→ The task
Render the data below as a Markdown table with the columns "Row" and "Entry", starting at the first line of the data and ending at the line that contains "scientific name: Heterallactis euchrysa", both included. Give each line its own row number and leave out any blank lines.

* * * * * * *

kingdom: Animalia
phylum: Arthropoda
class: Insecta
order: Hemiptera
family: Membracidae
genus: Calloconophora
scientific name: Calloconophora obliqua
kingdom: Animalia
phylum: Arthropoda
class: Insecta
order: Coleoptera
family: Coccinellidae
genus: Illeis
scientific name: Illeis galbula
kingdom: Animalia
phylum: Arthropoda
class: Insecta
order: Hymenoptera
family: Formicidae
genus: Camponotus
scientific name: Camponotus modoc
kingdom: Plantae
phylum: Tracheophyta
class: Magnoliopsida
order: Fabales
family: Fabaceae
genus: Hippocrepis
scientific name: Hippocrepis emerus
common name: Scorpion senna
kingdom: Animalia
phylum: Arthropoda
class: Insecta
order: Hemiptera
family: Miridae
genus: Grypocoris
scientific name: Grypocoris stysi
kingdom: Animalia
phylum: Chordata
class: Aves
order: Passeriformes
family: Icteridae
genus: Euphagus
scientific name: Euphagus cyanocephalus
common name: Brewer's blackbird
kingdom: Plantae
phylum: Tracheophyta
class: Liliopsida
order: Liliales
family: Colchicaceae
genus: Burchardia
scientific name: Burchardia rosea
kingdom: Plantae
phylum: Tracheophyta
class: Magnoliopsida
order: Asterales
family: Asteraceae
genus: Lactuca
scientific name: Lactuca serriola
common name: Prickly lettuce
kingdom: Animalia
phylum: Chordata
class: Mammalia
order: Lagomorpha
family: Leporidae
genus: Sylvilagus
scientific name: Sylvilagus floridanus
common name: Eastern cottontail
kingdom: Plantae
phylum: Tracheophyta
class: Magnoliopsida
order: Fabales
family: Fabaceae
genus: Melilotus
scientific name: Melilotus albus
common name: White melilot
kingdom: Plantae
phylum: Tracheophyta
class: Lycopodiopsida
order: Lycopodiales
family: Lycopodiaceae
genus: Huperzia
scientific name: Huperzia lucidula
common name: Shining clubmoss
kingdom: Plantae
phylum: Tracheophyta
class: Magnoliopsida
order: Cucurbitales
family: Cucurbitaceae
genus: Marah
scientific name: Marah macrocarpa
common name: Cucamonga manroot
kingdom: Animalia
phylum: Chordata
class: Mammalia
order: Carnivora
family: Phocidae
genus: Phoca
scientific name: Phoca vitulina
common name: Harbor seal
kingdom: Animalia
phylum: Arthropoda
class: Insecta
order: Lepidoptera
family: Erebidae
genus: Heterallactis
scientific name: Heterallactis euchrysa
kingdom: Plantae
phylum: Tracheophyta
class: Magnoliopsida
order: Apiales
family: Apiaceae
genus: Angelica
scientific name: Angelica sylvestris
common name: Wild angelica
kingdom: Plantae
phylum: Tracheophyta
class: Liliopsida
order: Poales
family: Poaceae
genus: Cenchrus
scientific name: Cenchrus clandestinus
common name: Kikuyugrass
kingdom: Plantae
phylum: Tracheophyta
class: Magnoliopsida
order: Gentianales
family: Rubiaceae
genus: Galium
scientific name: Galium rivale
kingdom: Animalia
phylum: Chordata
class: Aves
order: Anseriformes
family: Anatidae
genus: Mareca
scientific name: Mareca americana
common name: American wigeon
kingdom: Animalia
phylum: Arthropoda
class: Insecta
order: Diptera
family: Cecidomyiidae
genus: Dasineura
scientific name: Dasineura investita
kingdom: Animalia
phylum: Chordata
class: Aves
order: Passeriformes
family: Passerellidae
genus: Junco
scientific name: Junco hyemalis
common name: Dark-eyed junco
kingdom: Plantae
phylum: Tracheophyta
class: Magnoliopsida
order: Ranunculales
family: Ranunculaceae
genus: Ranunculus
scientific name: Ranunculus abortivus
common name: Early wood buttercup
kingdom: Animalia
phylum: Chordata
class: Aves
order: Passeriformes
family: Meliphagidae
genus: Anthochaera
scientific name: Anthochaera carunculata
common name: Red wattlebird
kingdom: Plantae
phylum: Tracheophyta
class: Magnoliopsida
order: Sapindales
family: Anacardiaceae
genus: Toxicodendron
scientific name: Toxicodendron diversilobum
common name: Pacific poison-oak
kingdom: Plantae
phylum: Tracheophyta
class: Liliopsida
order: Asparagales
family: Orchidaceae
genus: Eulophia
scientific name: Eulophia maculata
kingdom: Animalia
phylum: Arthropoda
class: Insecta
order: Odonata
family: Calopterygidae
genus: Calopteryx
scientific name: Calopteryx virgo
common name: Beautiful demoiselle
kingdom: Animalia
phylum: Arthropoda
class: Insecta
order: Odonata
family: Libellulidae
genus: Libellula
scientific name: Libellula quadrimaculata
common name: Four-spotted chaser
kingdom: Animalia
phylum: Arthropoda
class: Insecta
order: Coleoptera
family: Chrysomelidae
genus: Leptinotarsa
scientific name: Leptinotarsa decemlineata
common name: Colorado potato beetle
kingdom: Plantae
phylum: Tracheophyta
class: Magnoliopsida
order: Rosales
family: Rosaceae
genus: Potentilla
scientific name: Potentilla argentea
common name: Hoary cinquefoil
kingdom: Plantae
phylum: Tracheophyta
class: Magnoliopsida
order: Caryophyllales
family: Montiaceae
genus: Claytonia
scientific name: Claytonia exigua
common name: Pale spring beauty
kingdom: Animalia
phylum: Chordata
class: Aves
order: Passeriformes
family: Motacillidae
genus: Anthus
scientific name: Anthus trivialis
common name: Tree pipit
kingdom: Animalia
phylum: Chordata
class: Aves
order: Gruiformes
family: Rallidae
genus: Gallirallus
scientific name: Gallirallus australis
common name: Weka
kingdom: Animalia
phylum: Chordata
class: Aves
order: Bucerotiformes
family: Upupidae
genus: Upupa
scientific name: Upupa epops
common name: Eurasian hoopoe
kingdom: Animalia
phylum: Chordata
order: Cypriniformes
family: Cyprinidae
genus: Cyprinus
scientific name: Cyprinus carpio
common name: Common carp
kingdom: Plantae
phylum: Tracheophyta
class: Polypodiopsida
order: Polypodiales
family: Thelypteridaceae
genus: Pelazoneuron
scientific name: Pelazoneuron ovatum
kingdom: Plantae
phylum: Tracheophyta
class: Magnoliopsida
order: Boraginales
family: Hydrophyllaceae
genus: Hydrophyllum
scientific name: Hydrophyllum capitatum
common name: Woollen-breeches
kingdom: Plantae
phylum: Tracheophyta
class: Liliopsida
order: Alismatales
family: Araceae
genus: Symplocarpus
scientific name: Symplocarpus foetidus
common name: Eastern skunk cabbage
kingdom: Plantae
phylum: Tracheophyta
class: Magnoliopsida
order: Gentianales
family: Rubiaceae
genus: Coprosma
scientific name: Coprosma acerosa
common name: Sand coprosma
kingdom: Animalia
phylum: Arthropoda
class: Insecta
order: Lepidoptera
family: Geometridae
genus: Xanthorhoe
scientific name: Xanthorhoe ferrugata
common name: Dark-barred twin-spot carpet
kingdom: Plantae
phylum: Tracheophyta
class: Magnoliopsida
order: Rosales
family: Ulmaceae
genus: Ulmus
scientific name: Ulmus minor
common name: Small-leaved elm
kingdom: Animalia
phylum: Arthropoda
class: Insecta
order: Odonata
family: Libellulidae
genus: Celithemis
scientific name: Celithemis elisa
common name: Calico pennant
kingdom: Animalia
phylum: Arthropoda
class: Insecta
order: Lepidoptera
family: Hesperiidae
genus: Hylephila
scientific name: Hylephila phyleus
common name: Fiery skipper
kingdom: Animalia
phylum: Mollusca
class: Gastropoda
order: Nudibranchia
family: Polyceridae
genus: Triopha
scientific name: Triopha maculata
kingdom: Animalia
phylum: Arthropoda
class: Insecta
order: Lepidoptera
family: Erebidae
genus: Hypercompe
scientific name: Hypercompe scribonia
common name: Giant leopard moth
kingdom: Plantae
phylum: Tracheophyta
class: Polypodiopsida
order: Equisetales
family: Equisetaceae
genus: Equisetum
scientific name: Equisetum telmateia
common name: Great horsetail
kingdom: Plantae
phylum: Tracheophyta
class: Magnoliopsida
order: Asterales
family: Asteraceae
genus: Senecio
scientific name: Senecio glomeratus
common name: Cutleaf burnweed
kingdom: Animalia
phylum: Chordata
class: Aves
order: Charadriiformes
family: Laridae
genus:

* * * * * * *

→ Exercise result
| Row | Entry |
|---|---|
| 1 | kingdom: Animalia |
| 2 | phylum: Arthropoda |
| 3 | class: Insecta |
| 4 | order: Hemiptera |
| 5 | family: Membracidae |
| 6 | genus: Calloconophora |
| 7 | scientific name: Calloconophora obliqua |
| 8 | kingdom: Animalia |
| 9 | phylum: Arthropoda |
| 10 | class: Insecta |
| 11 | order: Coleoptera |
| 12 | family: Coccinellidae |
| 13 | genus: Illeis |
| 14 | scientific name: Illeis galbula |
| 15 | kingdom: Animalia |
| 16 | phylum: Arthropoda |
| 17 | class: Insecta |
| 18 | order: Hymenoptera |
| 19 | family: Formicidae |
| 20 | genus: Camponotus |
| 21 | scientific name: Camponotus modoc |
| 22 | kingdom: Plantae |
| 23 | phylum: Tracheophyta |
| 24 | class: Magnoliopsida |
| 25 | order: Fabales |
| 26 | family: Fabaceae |
| 27 | genus: Hippocrepis |
| 28 | scientific name: Hippocrepis emerus |
| 29 | common name: Scorpion senna |
| 30 | kingdom: Animalia |
| 31 | phylum: Arthropoda |
| 32 | class: Insecta |
| 33 | order: Hemiptera |
| 34 | family: Miridae |
| 35 | genus: Grypocoris |
| 36 | scientific name: Grypocoris stysi |
| 37 | kingdom: Animalia |
| 38 | phylum: Chordata |
| 39 | class: Aves |
| 40 | order: Passeriformes |
| 41 | family: Icteridae |
| 42 | genus: Euphagus |
| 43 | scientific name: Euphagus cyanocephalus |
| 44 | common name: Brewer's blackbird |
| 45 | kingdom: Plantae |
| 46 | phylum: Tracheophyta |
| 47 | class: Liliopsida |
| 48 | order: Liliales |
| 49 | family: Colchicaceae |
| 50 | genus: Burchardia |
| 51 | scientific name: Burchardia rosea |
| 52 | kingdom: Plantae |
| 53 | phylum: Tracheophyta |
| 54 | class: Magnoliopsida |
| 55 | order: Asterales |
| 56 | family: Asteraceae |
| 57 | genus: Lactuca |
| 58 | scientific name: Lactuca serriola |
| 59 | common name: Prickly lettuce |
| 60 | kingdom: Animalia |
| 61 | phylum: Chordata |
| 62 | class: Mammalia |
| 63 | order: Lagomorpha |
| 64 | family: Leporidae |
| 65 | genus: Sylvilagus |
| 66 | scientific name: Sylvilagus floridanus |
| 67 | common name: Eastern cottontail |
| 68 | kingdom: Plantae |
| 69 | phylum: Tracheophyta |
| 70 | class: Magnoliopsida |
| 71 | order: Fabales |
| 72 | family: Fabaceae |
| 73 | genus: Melilotus |
| 74 | scientific name: Melilotus albus |
| 75 | common name: White melilot |
| 76 | kingdom: Plantae |
| 77 | phylum: Tracheophyta |
| 78 | class: Lycopodiopsida |
| 79 | order: Lycopodiales |
| 80 | family: Lycopodiaceae |
| 81 | genus: Huperzia |
| 82 | scientific name: Huperzia lucidula |
| 83 | common name: Shining clubmoss |
| 84 | kingdom: Plantae |
| 85 | phylum: Tracheophyta |
| 86 | class: Magnoliopsida |
| 87 | order: Cucurbitales |
| 88 | family: Cucurbitaceae |
| 89 | genus: Marah |
| 90 | scientific name: Marah macrocarpa |
| 91 | common name: Cucamonga manroot |
| 92 | kingdom: Animalia |
| 93 | phylum: Chordata |
| 94 | class: Mammalia |
| 95 | order: Carnivora |
| 96 | family: Phocidae |
| 97 | genus: Phoca |
| 98 | scientific name: Phoca vitulina |
| 99 | common name: Harbor seal |
| 100 | kingdom: Animalia |
| 101 | phylum: Arthropoda |
| 102 | class: Insecta |
| 103 | order: Lepidoptera |
| 104 | family: Erebidae |
| 105 | genus: Heterallactis |
| 106 | scientific name: Heterallactis euchrysa |